Isabelle Werenfels Les sujets de conflit anciens sont toujours en toile de fond, à savoir la question de la souveraineté sur le Sahara occidental et la rivalité pour le leadership régional. S’y est ajoutée récemment la normalisation par le Maroc de ses relations avec Israël. Ça a été un choc pour l’Algérie qui considère que les Israéliens sont désormais à ses frontières. L’affaire Pegasus – quelque 6 000 numéros de téléphone algériens auraient été espionnés – a également accru la crainte que cette coopération israélo-marocaine se fasse contre l’Algérie.
Je pense toutefois que ces éléments, seuls, n’auraient pas provoqué la rupture. Si l’on veut comprendre pourquoi elle intervient maintenant, il faut aller au-delà de la relation bilatérale entre l’Algérie et le Maroc. Alger veut montrer à la communauté internationale, mais aussi à sa propre population, que le pays est de retour sur la scène internationale après plus d’une décennie d’absence.
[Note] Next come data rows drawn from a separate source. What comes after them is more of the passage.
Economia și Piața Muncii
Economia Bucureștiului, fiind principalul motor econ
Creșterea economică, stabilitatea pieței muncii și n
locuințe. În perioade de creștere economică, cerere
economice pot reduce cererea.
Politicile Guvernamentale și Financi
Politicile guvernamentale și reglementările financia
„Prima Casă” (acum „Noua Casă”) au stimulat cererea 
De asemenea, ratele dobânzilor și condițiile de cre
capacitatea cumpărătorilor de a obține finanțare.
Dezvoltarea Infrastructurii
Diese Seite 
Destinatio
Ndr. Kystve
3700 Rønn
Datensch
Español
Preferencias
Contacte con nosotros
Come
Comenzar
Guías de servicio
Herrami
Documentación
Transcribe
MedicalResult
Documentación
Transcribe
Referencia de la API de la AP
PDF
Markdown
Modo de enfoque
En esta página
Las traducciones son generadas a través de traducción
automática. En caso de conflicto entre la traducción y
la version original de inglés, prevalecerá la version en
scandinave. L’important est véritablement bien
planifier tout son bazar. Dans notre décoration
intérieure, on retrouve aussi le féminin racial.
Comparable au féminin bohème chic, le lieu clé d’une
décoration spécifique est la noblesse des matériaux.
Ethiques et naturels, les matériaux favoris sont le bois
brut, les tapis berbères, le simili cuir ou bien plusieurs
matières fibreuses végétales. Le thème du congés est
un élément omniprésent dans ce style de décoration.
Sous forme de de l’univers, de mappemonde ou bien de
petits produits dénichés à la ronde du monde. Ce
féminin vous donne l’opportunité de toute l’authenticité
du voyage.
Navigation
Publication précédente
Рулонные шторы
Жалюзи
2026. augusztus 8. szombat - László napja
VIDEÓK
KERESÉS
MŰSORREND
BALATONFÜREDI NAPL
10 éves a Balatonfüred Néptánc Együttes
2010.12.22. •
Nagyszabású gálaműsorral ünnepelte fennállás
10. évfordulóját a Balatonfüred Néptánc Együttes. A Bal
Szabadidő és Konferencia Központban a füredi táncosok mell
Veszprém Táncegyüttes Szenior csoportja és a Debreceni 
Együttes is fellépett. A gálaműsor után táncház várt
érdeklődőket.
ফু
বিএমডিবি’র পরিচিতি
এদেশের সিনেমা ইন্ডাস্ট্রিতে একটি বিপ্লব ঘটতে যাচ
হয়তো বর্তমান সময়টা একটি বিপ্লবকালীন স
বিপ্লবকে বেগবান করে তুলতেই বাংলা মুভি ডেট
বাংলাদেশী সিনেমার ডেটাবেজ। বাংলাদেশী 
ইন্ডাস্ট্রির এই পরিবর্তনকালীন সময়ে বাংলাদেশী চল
C’est le signal qui est envoyé.
Ce tournant diplomatique date-t-il de l’arrivée au pouvoir du président Abdelmadjid Tebboune ou est-ce lié au retour aux affaires étrangères de Ramtane Lamamra ?
Je pense que c’est fortement lié à Ramtane Lamamra : c’est un diplomate expérimenté qui sait comment communiquer avec l’étranger, comment envoyer des messages. Jusqu’ici, le Maroc était bien meilleur en termes de communication extérieure.
Il y a aussi un enjeu en interne pour le gouvernement algérien : la politique extérieure a toujours été un facteur de ralliement des Algériens autour de leurs dirigeants. Le rôle de médiation joué par l’Algérie au Mali et en Libye, ainsi que le soutien aux Palestiniens, sont une source de grande fierté. La politique étrangère est un levier sur lequel agir pour accroître une légitimité que ne confèrent plus les élections, faute de participation.